Meskipun dia selalu mengeluh karena sahabatnya terlalu sering menumpang di kamarnya namun sebenarnya jimin hanya berkata-kata. Namja tampan itu tak pernah benar-benar mengusir sahabatnya itu.

"Ayolah jim, rumahmu sangat hangat dan menyenangkan. Paman dan bibi park juga tak pernah protes aku disini" Saut Taehyung

"Terserah kau aku mau tidur" Balas jimin ketus lalu menarik selimutnya dan tidur

Taehyung cuek hari ini dia terlalu bahagia untuk marah ataupun kesal. Tak ada hal yang bisa melunturkan senyumannya seolah keberuntungan tengah menghujani dirinya.

.
.
.
.

Pagi cerah datang begitu cepat, secarah hati milik Taehyung karena hari yang dia tunggu telah datang. Taehyung sudah bersiap dengan semangat dengan pakaian mahal yang membalut tubuh tegapnya.
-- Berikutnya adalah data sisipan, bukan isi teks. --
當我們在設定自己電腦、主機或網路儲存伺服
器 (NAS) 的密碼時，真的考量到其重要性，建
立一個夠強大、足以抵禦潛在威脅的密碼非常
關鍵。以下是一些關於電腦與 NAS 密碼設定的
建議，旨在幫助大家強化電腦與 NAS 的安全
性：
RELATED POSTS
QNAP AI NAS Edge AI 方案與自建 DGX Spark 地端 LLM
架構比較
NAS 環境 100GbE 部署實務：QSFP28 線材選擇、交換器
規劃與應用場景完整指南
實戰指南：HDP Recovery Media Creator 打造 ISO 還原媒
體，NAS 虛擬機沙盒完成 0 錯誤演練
"Kau bukanya tak ada kelas pagi tae?" Tanya jimin heran

"Memang tidak" Jawab taehyung

"Lalu mengapa kau sudah bersiap sepagi ini? Biasanya bahkan kau tak ingin bagun" Ucap jimin heran

"Penghinaan macam apa itu, aku selalu rajin semua orang tau aku presma teladan favorite dosen dan mahasiswa" Jawab Taehyung sombong.

Jimin hanya menggeleng kepala malas lalu keluar kamarnya menuju ke dapur. Di dapur seorang namja paru baya tengah duduk menunggu di meja makan dengan seorang yeoja cantik yang tengah menyiapkan makanan.

"Nak Taehyung sudah bangun, ayo sarapan" Ucap yeoja itu.

"Aku anak eomma bukan dia" Protes jimin membuat yeoja cantik itu tertawa karenanya.

"Tentu kamu anak eomma satu-satunya" Jawab nyonya park

Taehyung sangat bahagia, dia seolah punya runah sendiri di sini meskipun sebenarnya keluarganya juga baik, kedua orang tuanya sangat peduli padanya hanya saja mereka terlalu sibuk.

.
.
.
.
.

Malam yang di tunggu akhirnya datang, suasana di area balapan sangat ramai dan penuh semua tampak antusias untuk menonton. Berita tentang presma favorite dan kesayangan mereka akan beradu balap tersebar cepat di kampus.

Teriakan terdengar begitu kencang dan heboh saat namja tampan itu masuk ke area balap dengan motor kesayangannya.

"Gila fans lu dateng semua bro" Ucap hosek salah satu sahabat Taehyung yang lain. Taehyung memiki  4 sahabat yang sangat dekat dengannya Jimin, hoseok, namjoon dan scoups. Mereka semua masuk anggota eksekutif dan aktif bersama Taehyung di organisasi.